Mustafa Kamalak, kendisinin, Refah Partisi Kahramanmaraş Milletvekili olarak parlamentoda yer aldığı o süreci kimseye kızmadan üzüntüyle izlediklerini belirterek, şöyle devam etti:
''28 Şubat'ta, bağrımız yandı, yolumuz kesildi. Yolu kesilen sadece biz değildik. Milletin yolu kesildi, İslam aleminin, insanlığın yolu kesildi diye düşünüyoruz. Kendimiz adına yola çıkmış değildik. İşçiye, memura ve emekliye iktidarımızın üçüncü günü, güvenoyu bile almadan 'yüzde 50 zam' dedik, kötü mü ettik? Hayır. Yüzde 50 zammı verirken IMF'den bir kuruş borç almadık, içerdeki para babalarının kapısını çalmadık. Ne yaptık? Sömürü havuzuna akan muslukları biraz kısmak suretiyle fakir fukaranın mutfağına çevirdik. Bu, iç sömürücülerin menfaatine dokunuyordu.''
O dönemlerde İslam ülkelerine çağrıda bulunduklarını vurgulayan Kamalak, ''Onlara, 'haritalarınıza bakın, cetvelle çizilmiş haritalarınız, burada siz yaşıyorsunuz ama bunu çizenler sizi yumuşak lokma haline getirip yutmak isteyenlerdir' dedik. 'Birleşin' çağrısı yaptık'' ifadesini kullandı.

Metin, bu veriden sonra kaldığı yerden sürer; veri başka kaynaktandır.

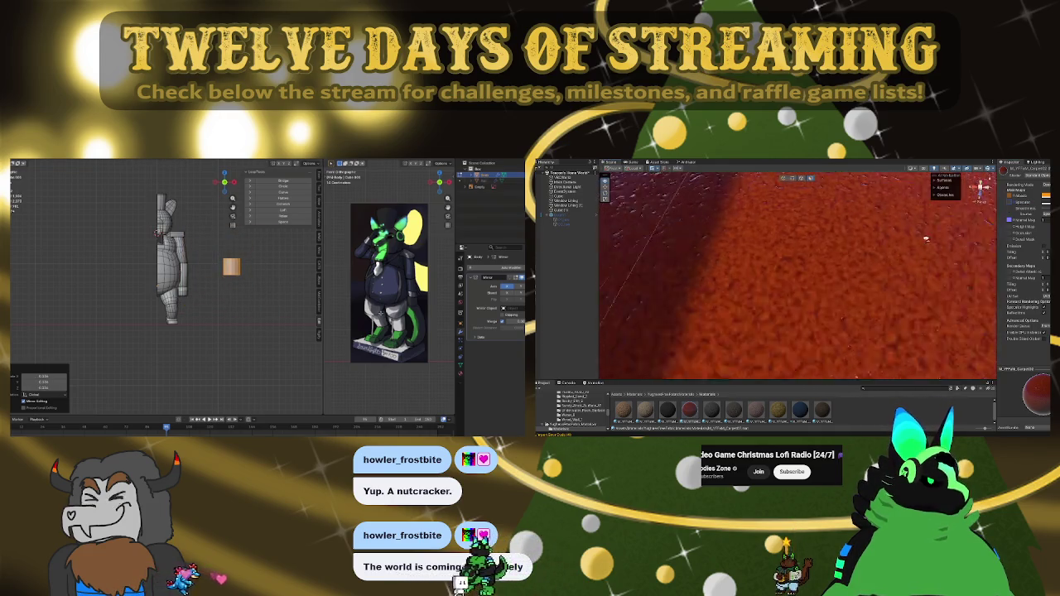
Step: Place the small piece beside the character's feet, hide the sidebar, and browse Unity's Textures folder
key("g")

Kamalak, bu çağrıyı sözde bırakmadıklarını, nüfusu 60 milyonun üzerinde olan sekiz İslam ülkesini bir araya getirdiklerini, böylece dış sömürüyü engellemek istediklerini belirterek D-8'e işaret etti.
''ABD'nin dolar yoluyla sömürüsünü önlemek için İslam alemine ortak para birimine geçilmesi'' yolunda da çağrıda bulunduklarını dile getiren Kamalak, bu fikri, batının aldığını ve avroyu uyguladığını anlattı.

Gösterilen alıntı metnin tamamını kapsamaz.